I am emailing you direct as while as posting a followup. I saw your post on Tennessee, genforum, and while I cannot with certainty tell you your Cosby Young is connected to my Bowman line, I think he most probably is. Cut and paste the following url into the address window of your browser, if you cannot click on it to open a window.
William Bowman (1755-1808) married Mary Cosby (1760-after 1851) in Goochland County, Va. on Dec. 25, 1779. The Rev. William Douglas performed the ceremony. Their eldest child was a daughter, Elizabeth (a namesake of Mary's mother, Elizabeth Faure/Fore) was born in 1782. About 1795 the Bowmans removed from the vicinity of Richmond to Rutherford County, N.C. In 1802 Elizabeth married James Young, the son of Samuel Young in Rutherford County. I lose track of this family after about 1820. Samuel Young died in the 1820s and James appears to be around for the settling of that estate. They are definitely gone by 1840-50, but in 1850 when Mary Cosby Bowman, then 90 years old and a resident of Lumpkin County, Ga., applied for a widow's pension based on William's revolutionary service, Betsey Young is listed as living. About 1858 there was a murder trial against a Cosby Young which was successfully appealled to the NC State Supreme Court from one of the western mountain counties.
Elizabeth's next younger brother, Asa Bowman, was born in 1784 and died in 1818 in Rutherford County. Asa married Sara Ruth Young, the sister of James Young. They had a son, William (who, I believe, became a Methodist minister, but died childless after 1870), and two daughters, Elizabeth (who married Elijah Davis and left at least one daughter before she died in 1834) and Martha (who married Major Flack and apparently died in childbirth about 1846). Many times the family members passed along the Cosby surname as a given name. If you find an Asa B. Young and a Cosby Young in close proximity, I suspect they are sons or grandsons of Elizabeth Bowman Young and James Young. I have never found any family bible or court records to document the family however. If the Hall's migrate from Rutherford Co. N.C. then I suspect that common origin created a connection. In Rutherford County, Samuel Young was elected county coroner and the family was apparently prosperous and respected. The Young homeplace was on White Oak Creek of the Green River in what is now Polk County, N.C.

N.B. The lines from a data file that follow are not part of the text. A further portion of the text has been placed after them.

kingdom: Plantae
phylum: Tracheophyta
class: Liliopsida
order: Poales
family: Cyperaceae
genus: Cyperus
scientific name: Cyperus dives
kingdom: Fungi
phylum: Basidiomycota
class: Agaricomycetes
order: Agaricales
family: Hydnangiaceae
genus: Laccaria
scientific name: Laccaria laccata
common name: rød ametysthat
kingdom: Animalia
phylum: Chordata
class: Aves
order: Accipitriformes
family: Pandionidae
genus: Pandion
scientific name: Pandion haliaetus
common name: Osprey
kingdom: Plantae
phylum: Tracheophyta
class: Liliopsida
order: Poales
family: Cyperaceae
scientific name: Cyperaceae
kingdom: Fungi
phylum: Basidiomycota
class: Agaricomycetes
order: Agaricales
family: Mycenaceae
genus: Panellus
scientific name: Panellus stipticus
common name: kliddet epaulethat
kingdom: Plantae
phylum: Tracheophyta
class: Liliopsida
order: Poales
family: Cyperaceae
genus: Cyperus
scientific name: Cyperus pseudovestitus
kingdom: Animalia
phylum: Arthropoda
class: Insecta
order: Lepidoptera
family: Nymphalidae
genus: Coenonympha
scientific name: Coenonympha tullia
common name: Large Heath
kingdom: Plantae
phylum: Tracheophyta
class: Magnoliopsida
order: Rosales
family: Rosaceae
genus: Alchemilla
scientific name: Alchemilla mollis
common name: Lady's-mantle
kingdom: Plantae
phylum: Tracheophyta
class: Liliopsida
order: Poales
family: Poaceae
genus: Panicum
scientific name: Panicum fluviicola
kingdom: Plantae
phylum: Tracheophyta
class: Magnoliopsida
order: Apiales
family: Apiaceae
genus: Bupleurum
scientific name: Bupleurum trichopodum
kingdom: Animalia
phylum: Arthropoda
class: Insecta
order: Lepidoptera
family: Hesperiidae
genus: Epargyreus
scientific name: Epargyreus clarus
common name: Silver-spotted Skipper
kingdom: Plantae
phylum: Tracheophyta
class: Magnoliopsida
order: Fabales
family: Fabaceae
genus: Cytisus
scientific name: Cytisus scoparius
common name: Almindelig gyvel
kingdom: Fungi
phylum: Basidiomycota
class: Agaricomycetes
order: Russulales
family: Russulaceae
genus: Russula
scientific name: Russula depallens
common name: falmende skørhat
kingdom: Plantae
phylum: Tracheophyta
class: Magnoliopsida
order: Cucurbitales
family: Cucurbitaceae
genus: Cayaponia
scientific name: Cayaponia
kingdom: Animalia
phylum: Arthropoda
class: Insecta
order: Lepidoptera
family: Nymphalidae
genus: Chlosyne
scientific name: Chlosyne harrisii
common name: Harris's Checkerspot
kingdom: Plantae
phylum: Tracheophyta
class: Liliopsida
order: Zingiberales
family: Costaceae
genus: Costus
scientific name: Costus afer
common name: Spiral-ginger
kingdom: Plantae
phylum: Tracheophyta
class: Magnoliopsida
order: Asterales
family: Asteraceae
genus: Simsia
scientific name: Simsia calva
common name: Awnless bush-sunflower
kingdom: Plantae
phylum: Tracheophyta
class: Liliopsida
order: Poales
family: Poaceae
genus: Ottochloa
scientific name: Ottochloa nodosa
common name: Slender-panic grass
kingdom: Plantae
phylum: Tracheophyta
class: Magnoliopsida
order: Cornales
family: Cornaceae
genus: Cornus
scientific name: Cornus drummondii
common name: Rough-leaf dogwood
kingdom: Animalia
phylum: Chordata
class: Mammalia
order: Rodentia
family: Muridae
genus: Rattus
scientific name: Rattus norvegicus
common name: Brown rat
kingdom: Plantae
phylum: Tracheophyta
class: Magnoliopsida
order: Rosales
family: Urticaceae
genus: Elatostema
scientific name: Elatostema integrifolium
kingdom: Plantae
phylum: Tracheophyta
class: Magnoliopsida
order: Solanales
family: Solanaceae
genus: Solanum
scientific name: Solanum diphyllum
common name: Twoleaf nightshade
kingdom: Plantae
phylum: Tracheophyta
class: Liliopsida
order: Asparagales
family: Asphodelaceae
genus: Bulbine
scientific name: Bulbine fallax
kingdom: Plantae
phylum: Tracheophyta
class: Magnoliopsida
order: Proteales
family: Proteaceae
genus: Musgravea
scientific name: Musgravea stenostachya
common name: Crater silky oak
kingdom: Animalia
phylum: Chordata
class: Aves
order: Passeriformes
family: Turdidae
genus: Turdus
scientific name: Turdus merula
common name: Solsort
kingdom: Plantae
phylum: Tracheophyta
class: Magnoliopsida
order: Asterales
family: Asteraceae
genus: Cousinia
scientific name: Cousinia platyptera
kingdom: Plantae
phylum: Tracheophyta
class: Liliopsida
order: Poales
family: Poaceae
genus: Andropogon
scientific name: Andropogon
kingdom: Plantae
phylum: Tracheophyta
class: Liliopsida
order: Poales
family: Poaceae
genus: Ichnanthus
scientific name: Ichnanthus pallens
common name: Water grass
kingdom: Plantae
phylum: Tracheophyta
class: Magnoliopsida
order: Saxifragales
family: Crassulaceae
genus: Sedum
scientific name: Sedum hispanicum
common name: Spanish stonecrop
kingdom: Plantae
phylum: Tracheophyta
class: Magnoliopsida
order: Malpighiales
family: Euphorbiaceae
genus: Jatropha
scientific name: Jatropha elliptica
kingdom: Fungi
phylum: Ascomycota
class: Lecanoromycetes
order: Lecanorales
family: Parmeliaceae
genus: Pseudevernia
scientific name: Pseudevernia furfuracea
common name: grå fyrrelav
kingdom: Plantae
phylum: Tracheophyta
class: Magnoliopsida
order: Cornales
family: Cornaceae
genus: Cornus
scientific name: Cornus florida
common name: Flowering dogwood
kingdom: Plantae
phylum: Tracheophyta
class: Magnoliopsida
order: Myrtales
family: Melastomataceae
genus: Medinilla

Three of Elizabeth's siblings married McHan's (including my gg gf, Eli) and three married Richardsons. I think the Youngs wound up for a time in Kentucky, because in one census report, the notes for which I have misplaced, I found a 70ish Betsy Young living with the family of a man who was probably her son, and one or more of his children were born in Kentucky.
Looking for any info on Cosby Young,b.N.C abt 1815.was in Illinois late 1830's,Iowa early 1840's,N.C.1849,Monroe Co,Tn 1850,N.C.late 1850's,Union Co,Ga 1860,his family back in Monroe Co in 1870,Don't know where Cosby was,Who is his parent's?
Was Asa B.Young his brother? Asa b.N.C.,m.in N.C. in 1830 came to Tn late 1830's,Who are thier parents?
Are they connected to the Hall's from N.C.& Monroe Co,Tn?
Thanks for any info,
What counties have you found Cosby in Illinois, Iowa etc? If you have his children's names I would be interested in seeing them. If William, Elizabeth, Nancy, John, Asa, Eli, Martha, Cosby, show up, it would suggest a common naming pattern with other family branches. I hope to hear from you. I have sent a copy along to HHAYES1979@aol.com to see if any of the above is in her records on N.C. Youngs. From 1790 to 1820 there were three Samuel Youngs who were heads of households in Rutherford Co., N.C. Two of them had sons named James. Each James married a woman named Elizabeth. The Youngs who intermarried with the Bowmans were the westernmost of the three families, and appear to have a strong connection to the Kilpatrick family. I suspect there is a tie in to the Young family of Rowan County but haven't been able to establish that.
I hope to hear from you, especially if any of this is useful.